Près de deux ans après l’arrivée au pouvoir des nouvelles autorités sénégalaises et leur promesse de passer au crible les contrats miniers, le gouvernement enclenche une première offensive. Révocation de dizaines de permis d’exploitation, blocage des comptes d’un géant industriel et renégociation de contrats jugés déséquilibrés. Dakar entend reprendre la main sur ses ressources naturelles.
Le bras de fer annoncé avec les multinationales commence à se concrétiser au Sénégal. Devant la presse, le Premier ministre Ousmane Sonko a annoncé une série de mesures fortes visant plusieurs acteurs du secteur extractif, accusés par les autorités d’avoir largement bénéficié de contrats déséquilibrés au détriment de l’État sénégalais.
Parmi ces décisions, la révocation de 71 permis miniers, dont 14 permis aurifères, délivrés à des entreprises qui, selon le gouvernement, n’ont pas respecté les termes de leurs engagements contractuels.
Mais l’annonce la plus spectaculaire concerne les Industries chimiques du Sénégal (ICS), entreprise historique du secteur minier sénégalais et premier producteur d’engrais phosphaté d’Afrique subsaharienne.
Le cas explosif des Industries chimiques du Sénégal
Selon le chef du gouvernement, le Sénégal aurait été gravement « lésé » dans le cadre de l’exploitation du phosphate par cette entreprise.

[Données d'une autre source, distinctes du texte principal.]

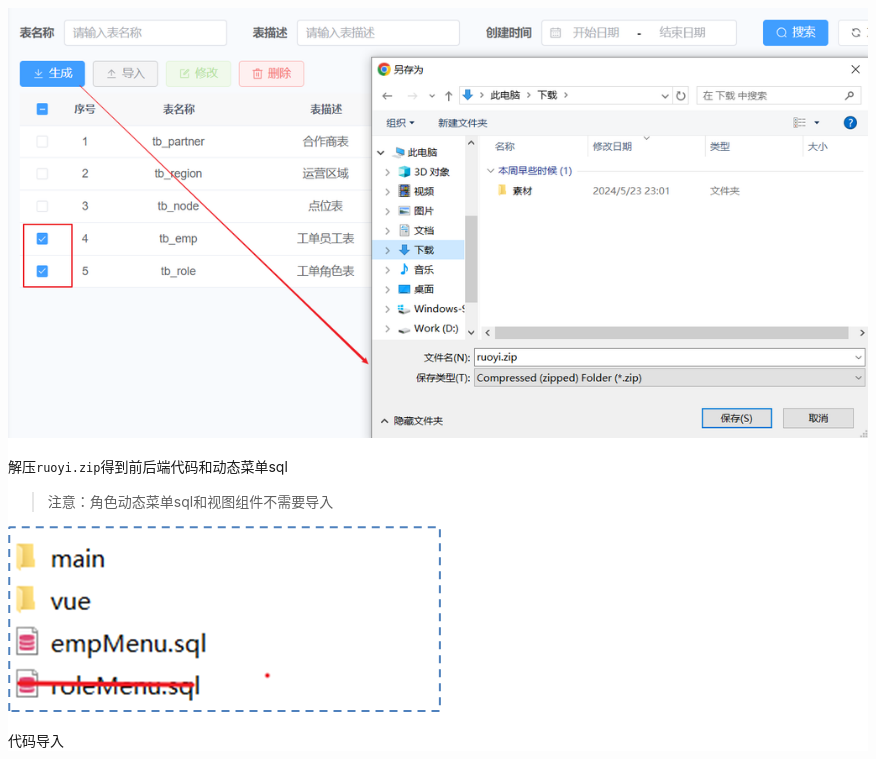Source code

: ![image-20240526172403396](assets/image-20240526172403396.png) 

解压`ruoyi.zip`得到前后端代码和动态菜单sql

> 注意：角色动态菜单sql和视图组件不需要导入

 ![image-20240615092731978](assets/image-20240615092731978.png)  

代码导入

Depuis 2014, les ICS sont contrôlées par le groupe indonésien Indorama. Or, selon les calculs avancés par l’exécutif sénégalais, le pays aurait perdu 1 075,9 milliards de francs CFA — soit plus d’1,5 milliard d’euros — en raison de taxes et de redevances non versées, mais aussi d’exonérations fiscales jugées illégales par les nouvelles autorités.
Face à cette situation, le gouvernement a décidé de passer à l’action.
Le 12 mars, Dakar a annoncé le blocage des comptes d’Indorama jusqu’au versement à l’État sénégalais de 250 milliards de francs CFA, soit environ 381 millions d’euros, correspondant à une partie des montants réclamés.
Reprendre le contrôle des actifs
Dans le même mouvement, le gouvernement a décidé de ne pas renouveler les trois concessions minières détenues par les Industries chimiques du Sénégal.
L’objectif affiché par les autorités est clair : reprendre progressivement le contrôle des actifs stratégiques de l’entreprise.
« L’État entend récupérer l’ensemble des actifs », a affirmé Ousmane Sonko, qui évoque déjà la possibilité de réorienter la production vers les besoins nationaux, notamment en matière d’engrais agricoles.
Une perspective qui s’inscrit dans la volonté affichée par le nouveau pouvoir de renforcer la souveraineté économique du pays, notamment dans les secteurs stratégiques.
Un audit généralisé du secteur extractif
Ces mesures s’inscrivent dans un chantier plus large lancé par les nouvelles autorités depuis leur arrivée au pouvoir : l’audit systématique des contrats miniers, pétroliers et gaziers signés ces dernières années.
Durant la campagne électorale, le camp de Sonko avait dénoncé des accords jugés déséquilibrés et défavorables aux intérêts du Sénégal, promettant leur renégociation si nécessaire.
Dans cette logique, le Premier ministre a également évoqué des discussions en cours avec le groupe énergétique britannique BP, impliqué dans l’exploitation du champ gazier offshore Grand Tortue Ahmeyim gas field, développé conjointement avec la Mauritania.
Le contrat liant l’État sénégalais à la major pétrolière est actuellement examiné par le gouvernement, qui le considère comme potentiellement « inéquitable ».
Reprendre la main sur les ressources naturelles
À travers ces premières décisions, le pouvoir sénégalais entend indiquer que les ressources naturelles doivent désormais bénéficier davantage à l’économie nationale.
Pour le gouvernement, il ne s’agit pas seulement de récupérer des recettes fiscales manquantes, mais aussi de redéfinir le modèle de gouvernance du secteur extractif dans un pays qui s’apprête à devenir l’un des nouveaux producteurs de pétrole et de gaz en Afrique de l’Ouest.
Reste à savoir jusqu’où ira ce bras de fer avec les multinationales, dans un contexte où le Sénégal cherche à concilier souveraineté économique et attractivité pour les investisseurs étrangers.